## Task statement
Copy the text of every record below word for word, leaving out the pictures.

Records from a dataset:
________________________________________

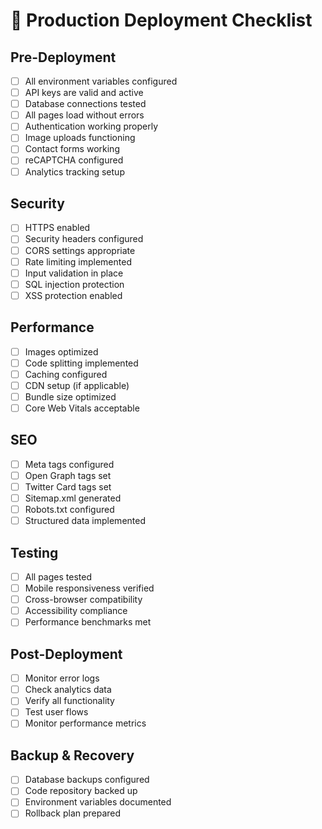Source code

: # 🚀 Production Deployment Checklist

## Pre-Deployment
- [ ] All environment variables configured
- [ ] API keys are valid and active
- [ ] Database connections tested
- [ ] All pages load without errors
- [ ] Authentication working properly
- [ ] Image uploads functioning
- [ ] Contact forms working
- [ ] reCAPTCHA configured
- [ ] Analytics tracking setup

## Security
- [ ] HTTPS enabled
- [ ] Security headers configured
- [ ] CORS settings appropriate
- [ ] Rate limiting implemented
- [ ] Input validation in place
- [ ] SQL injection protection
- [ ] XSS protection enabled

## Performance
- [ ] Images optimized
- [ ] Code splitting implemented
- [ ] Caching configured
- [ ] CDN setup (if applicable)
- [ ] Bundle size optimized
- [ ] Core Web Vitals acceptable

## SEO
- [ ] Meta tags configured
- [ ] Open Graph tags set
- [ ] Twitter Card tags set
- [ ] Sitemap.xml generated
- [ ] Robots.txt configured
- [ ] Structured data implemented

## Testing
- [ ] All pages tested
- [ ] Mobile responsiveness verified
- [ ] Cross-browser compatibility
- [ ] Accessibility compliance
- [ ] Performance benchmarks met

## Post-Deployment
- [ ] Monitor error logs
- [ ] Check analytics data
- [ ] Verify all functionality
- [ ] Test user flows
- [ ] Monitor performance metrics

## Backup & Recovery
- [ ] Database backups configured
- [ ] Code repository backed up
- [ ] Environment variables documented
- [ ] Rollback plan prepared
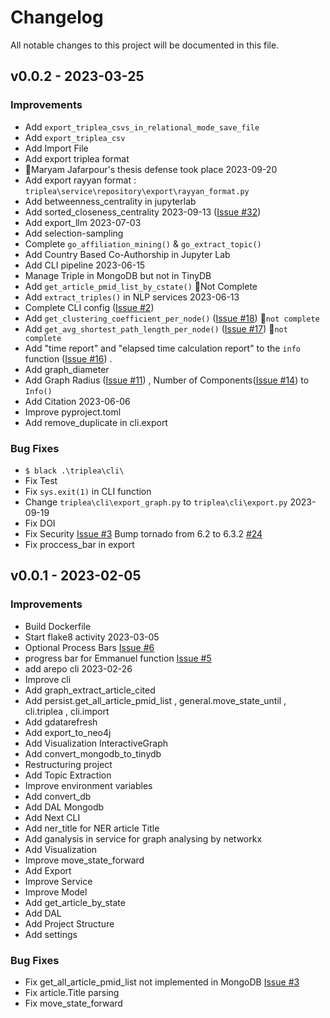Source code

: # Changelog
All notable changes to this project will be documented in this file.

## v0.0.2 - 2023-03-25
### Improvements
- Add `export_triplea_csvs_in_relational_mode_save_file`
- Add `export_triplea_csv`
- Add Import File
- Add export triplea format
- 🥳Maryam Jafarpour's thesis defense took place 2023-09-20
- Add export rayyan format : `triplea\service\repository\export\rayyan_format.py`
- Add betweenness_centrality in jupyterlab
- Add sorted_closeness_centrality 2023-09-13 ([Issue #32](https://github.com/EhsanBitaraf/triple-a/issues/32))
- Add export_llm 2023-07-03
- Add selection-sampling
- Complete `go_affiliation_mining()` & `go_extract_topic()`
- Add Country Based Co-Authorship in Jupyter Lab
- Add CLI pipeline 2023-06-15
- Manage Triple in MongoDB but not in TinyDB
- Add `get_article_pmid_list_by_cstate()` :test_tube:Not Complete
- Add `extract_triples()` in NLP services 2023-06-13
- Complete CLI config ([Issue #2](https://github.com/EhsanBitaraf/triple-a/issues/2))
- Add `get_clustering_coefficient_per_node()` ([Issue #18](https://github.com/EhsanBitaraf/triple-a/issues/18)) :test_tube:`not complete`
- Add `get_avg_shortest_path_length_per_node()` ([Issue #17](https://github.com/EhsanBitaraf/triple-a/issues/17)) :test_tube:`not complete`
- Add "time report" and "elapsed time calculation report" to the `info` function ([Issue #16](https://github.com/EhsanBitaraf/triple-a/issues/16)) .
- Add graph_diameter
- Add Graph Radius ([Issue #11](https://github.com/EhsanBitaraf/triple-a/issues/11))
    , Number of Components([Issue #14](https://github.com/EhsanBitaraf/triple-a/issues/14)) to `Info()`
- Add Citation 2023-06-06
- Improve pyproject.toml
- Add remove_duplicate in cli.export

### Bug Fixes
- `$ black .\triplea\cli\`
- Fix Test
- Fix `sys.exit(1)` in CLI function
- Change `triplea\cli\export_graph.py` to `triplea\cli\export.py` 2023-09-19
- Fix DOI
- Fix Security [Issue #3](https://github.com/EhsanBitaraf/triple-a/security/dependabot/3)  Bump tornado from 6.2 to 6.3.2 [#24](https://github.com/EhsanBitaraf/triple-a/pull/24)
- Fix proccess_bar in export

## v0.0.1 - 2023-02-05

### Improvements
- Build Dockerfile
- Start flake8 activity 2023-03-05
- Optional Process Bars [Issue #6](https://github.com/EhsanBitaraf/triple-a/issues/6)
- progress bar for Emmanuel function [Issue #5](https://github.com/EhsanBitaraf/triple-a/issues/5)
- add arepo cli 2023-02-26
- Improve cli
- Add graph_extract_article_cited
- Add persist.get_all_article_pmid_list , general.move_state_until , cli.triplea , cli.import
- Add gdatarefresh
- Add export_to_neo4j
- Add Visualization InteractiveGraph
- Add convert_mongodb_to_tinydb
- Restructuring project
- Add Topic Extraction
- Improve environment variables
- Add convert_db
- Add DAL Mongodb
- Add Next CLI
- Add ner_title for NER article Title
- Add ganalysis in service for graph analysing by networkx
- Add Visualization
- Improve move_state_forward
- Add Export
- Improve Service
- Improve Model
- Add get_article_by_state
- Add DAL
- Add Project Structure
- Add settings


### Bug Fixes
- Fix get_all_article_pmid_list not implemented in MongoDB [Issue #3](https://github.com/EhsanBitaraf/triple-a/issues/3)
- Fix article.Title parsing
- Fix move_state_forward
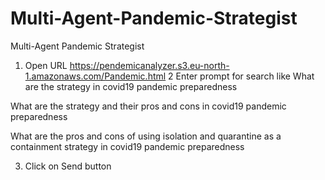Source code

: # Multi-Agent-Pandemic-Strategist
Multi-Agent Pandemic Strategist

1. Open URL https://pendemicanalyzer.s3.eu-north-1.amazonaws.com/Pandemic.html
2 Enter prompt for search like
What are the strategy in covid19 pandemic preparedness 

What are the strategy and their pros and cons in covid19 pandemic preparedness

What are the pros and cons of using isolation and quarantine as a containment strategy in covid19 pandemic preparedness

3. Click on Send button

________________________________________

## Answer for the task
Source code

: # 🚀 Production Deployment Checklist

## Pre-Deployment
- [ ] All environment variables configured
- [ ] API keys are valid and active
- [ ] Database connections tested
- [ ] All pages load without errors
- [ ] Authentication working properly
- [ ] Image uploads functioning
- [ ] Contact forms working
- [ ] reCAPTCHA configured
- [ ] Analytics tracking setup

## Security
- [ ] HTTPS enabled
- [ ] Security headers configured
- [ ] CORS settings appropriate
- [ ] Rate limiting implemented
- [ ] Input validation in place
- [ ] SQL injection protection
- [ ] XSS protection enabled

## Performance
- [ ] Images optimized
- [ ] Code splitting implemented
- [ ] Caching configured
- [ ] CDN setup (if applicable)
- [ ] Bundle size optimized
- [ ] Core Web Vitals acceptable

## SEO
- [ ] Meta tags configured
- [ ] Open Graph tags set
- [ ] Twitter Card tags set
- [ ] Sitemap.xml generated
- [ ] Robots.txt configured
- [ ] Structured data implemented

## Testing
- [ ] All pages tested
- [ ] Mobile responsiveness verified
- [ ] Cross-browser compatibility
- [ ] Accessibility compliance
- [ ] Performance benchmarks met

## Post-Deployment
- [ ] Monitor error logs
- [ ] Check analytics data
- [ ] Verify all functionality
- [ ] Test user flows
- [ ] Monitor performance metrics

## Backup & Recovery
- [ ] Database backups configured
- [ ] Code repository backed up
- [ ] Environment variables documented
- [ ] Rollback plan prepared
Source code

: # Changelog
All notable changes to this project will be documented in this file.

## v0.0.2 - 2023-03-25
### Improvements
- Add `export_triplea_csvs_in_relational_mode_save_file`
- Add `export_triplea_csv`
- Add Import File
- Add export triplea format
- 🥳Maryam Jafarpour's thesis defense took place 2023-09-20
- Add export rayyan format : `triplea\service\repository\export\rayyan_format.py`
- Add betweenness_centrality in jupyterlab
- Add sorted_closeness_centrality 2023-09-13 ([Issue #32](https://github.com/EhsanBitaraf/triple-a/issues/32))
- Add export_llm 2023-07-03
- Add selection-sampling
- Complete `go_affiliation_mining()` & `go_extract_topic()`
- Add Country Based Co-Authorship in Jupyter Lab
- Add CLI pipeline 2023-06-15
- Manage Triple in MongoDB but not in TinyDB
- Add `get_article_pmid_list_by_cstate()` :test_tube:Not Complete
- Add `extract_triples()` in NLP services 2023-06-13
- Complete CLI config ([Issue #2](https://github.com/EhsanBitaraf/triple-a/issues/2))
- Add `get_clustering_coefficient_per_node()` ([Issue #18](https://github.com/EhsanBitaraf/triple-a/issues/18)) :test_tube:`not complete`
- Add `get_avg_shortest_path_length_per_node()` ([Issue #17](https://github.com/EhsanBitaraf/triple-a/issues/17)) :test_tube:`not complete`
- Add "time report" and "elapsed time calculation report" to the `info` function ([Issue #16](https://github.com/EhsanBitaraf/triple-a/issues/16)) .
- Add graph_diameter
- Add Graph Radius ([Issue #11](https://github.com/EhsanBitaraf/triple-a/issues/11))
    , Number of Components([Issue #14](https://github.com/EhsanBitaraf/triple-a/issues/14)) to `Info()`
- Add Citation 2023-06-06
- Improve pyproject.toml
- Add remove_duplicate in cli.export

### Bug Fixes
- `$ black .\triplea\cli\`
- Fix Test
- Fix `sys.exit(1)` in CLI function
- Change `triplea\cli\export_graph.py` to `triplea\cli\export.py` 2023-09-19
- Fix DOI
- Fix Security [Issue #3](https://github.com/EhsanBitaraf/triple-a/security/dependabot/3)  Bump tornado from 6.2 to 6.3.2 [#24](https://github.com/EhsanBitaraf/triple-a/pull/24)
- Fix proccess_bar in export

## v0.0.1 - 2023-02-05

### Improvements
- Build Dockerfile
- Start flake8 activity 2023-03-05
- Optional Process Bars [Issue #6](https://github.com/EhsanBitaraf/triple-a/issues/6)
- progress bar for Emmanuel function [Issue #5](https://github.com/EhsanBitaraf/triple-a/issues/5)
- add arepo cli 2023-02-26
- Improve cli
- Add graph_extract_article_cited
- Add persist.get_all_article_pmid_list , general.move_state_until , cli.triplea , cli.import
- Add gdatarefresh
- Add export_to_neo4j
- Add Visualization InteractiveGraph
- Add convert_mongodb_to_tinydb
- Restructuring project
- Add Topic Extraction
- Improve environment variables
- Add convert_db
- Add DAL Mongodb
- Add Next CLI
- Add ner_title for NER article Title
- Add ganalysis in service for graph analysing by networkx
- Add Visualization
- Improve move_state_forward
- Add Export
- Improve Service
- Improve Model
- Add get_article_by_state
- Add DAL
- Add Project Structure
- Add settings


### Bug Fixes
- Fix get_all_article_pmid_list not implemented in MongoDB [Issue #3](https://github.com/EhsanBitaraf/triple-a/issues/3)
- Fix article.Title parsing
- Fix move_state_forward
Source code

: # Multi-Agent-Pandemic-Strategist
Multi-Agent Pandemic Strategist

1. Open URL https://pendemicanalyzer.s3.eu-north-1.amazonaws.com/Pandemic.html
2 Enter prompt for search like
What are the strategy in covid19 pandemic preparedness 

What are the strategy and their pros and cons in covid19 pandemic preparedness

What are the pros and cons of using isolation and quarantine as a containment strategy in covid19 pandemic preparedness

3. Click on Send button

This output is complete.